-- Material provided follows --

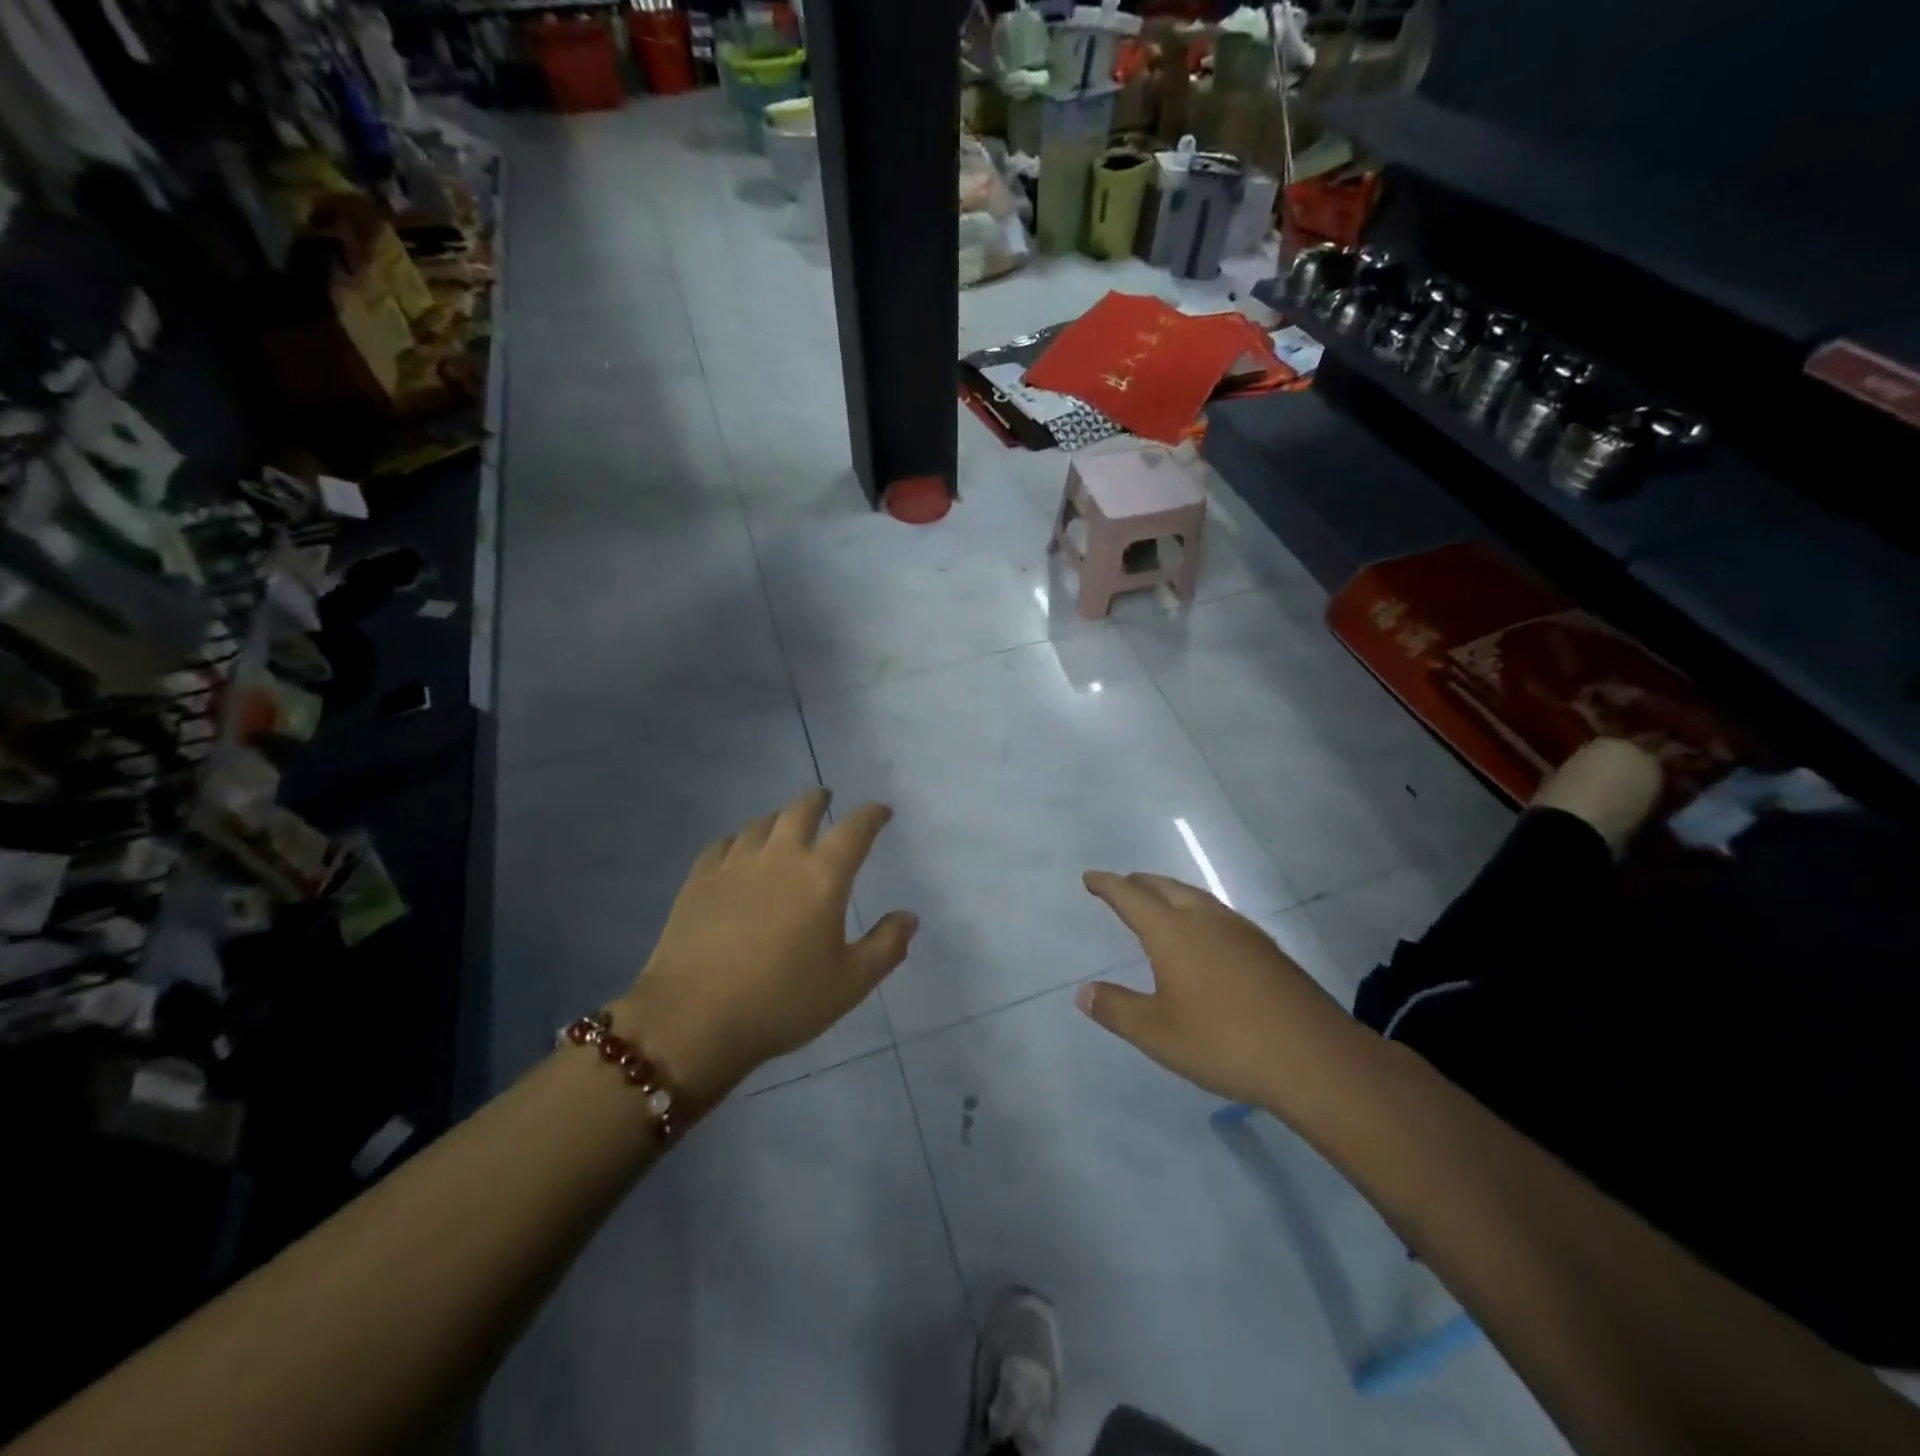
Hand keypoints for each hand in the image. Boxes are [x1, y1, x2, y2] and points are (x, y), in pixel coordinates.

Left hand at [616, 789, 916, 1102]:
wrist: (693, 1019)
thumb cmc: (782, 1001)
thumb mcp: (849, 984)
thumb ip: (886, 946)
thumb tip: (909, 917)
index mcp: (822, 877)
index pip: (855, 830)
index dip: (872, 815)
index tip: (882, 812)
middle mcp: (780, 857)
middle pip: (802, 810)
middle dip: (819, 800)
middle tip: (826, 799)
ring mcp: (734, 864)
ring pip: (761, 824)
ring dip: (779, 819)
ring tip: (783, 826)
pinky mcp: (699, 879)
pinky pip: (722, 844)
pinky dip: (738, 841)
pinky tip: (737, 853)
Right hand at [1076, 871, 1367, 1114]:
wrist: (1313, 1057)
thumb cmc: (1223, 1042)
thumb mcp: (1157, 1033)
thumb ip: (1116, 1009)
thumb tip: (1083, 992)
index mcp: (1172, 932)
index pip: (1131, 897)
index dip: (1107, 885)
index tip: (1090, 877)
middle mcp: (1205, 920)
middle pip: (1166, 888)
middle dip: (1140, 883)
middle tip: (1122, 885)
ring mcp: (1241, 931)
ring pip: (1197, 897)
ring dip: (1171, 893)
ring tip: (1160, 902)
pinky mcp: (1267, 949)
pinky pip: (1220, 914)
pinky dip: (1198, 911)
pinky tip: (1207, 934)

-- Material provided concluded --

> _Task requirements_
The records above should be retyped in full and exactly; omit the pictures.

> _Reply to the task_
Hand keypoints for each hand in the image. Boxes are [x1, y1, x2, y2] and points are (x, y), in pixel coordinates.

Left hand at [616, 789, 916, 1102]:
wrist: (693, 1019)
thumb cmc: (782, 1001)
thumb mcp: (849, 984)
thumb ip: (886, 946)
thumb tip: (909, 917)
index mcp: (822, 877)
index pip: (855, 830)
index dip: (872, 815)
index tip: (882, 812)
middle mcp: (780, 857)
middle pip: (802, 810)
middle dip: (819, 800)
middle tip: (826, 799)
ring mcp: (734, 864)
ring pip: (761, 824)
ring dip: (779, 819)
ring tip: (783, 826)
pinky mcp: (699, 879)
pinky pip: (722, 844)
pinky dip: (738, 841)
pinky tip: (737, 853)
Right hand at [1076, 871, 1367, 1114]:
wrist: (1313, 1057)
thumb cmc: (1223, 1042)
thumb mcp: (1157, 1033)
thumb ip: (1116, 1009)
thumb tip: (1083, 992)
index mcp: (1172, 932)
index pip: (1131, 897)
index dip: (1107, 885)
index tip: (1090, 877)
middle mcp: (1205, 920)
middle pip: (1166, 888)
middle dip: (1140, 883)
middle tip: (1122, 885)
ring mcp: (1241, 931)
ring pip: (1197, 897)
ring dip: (1171, 893)
ring tip: (1160, 902)
pinky mcp: (1267, 949)
pinky pip: (1220, 914)
pinky dip: (1198, 911)
pinky tip: (1207, 934)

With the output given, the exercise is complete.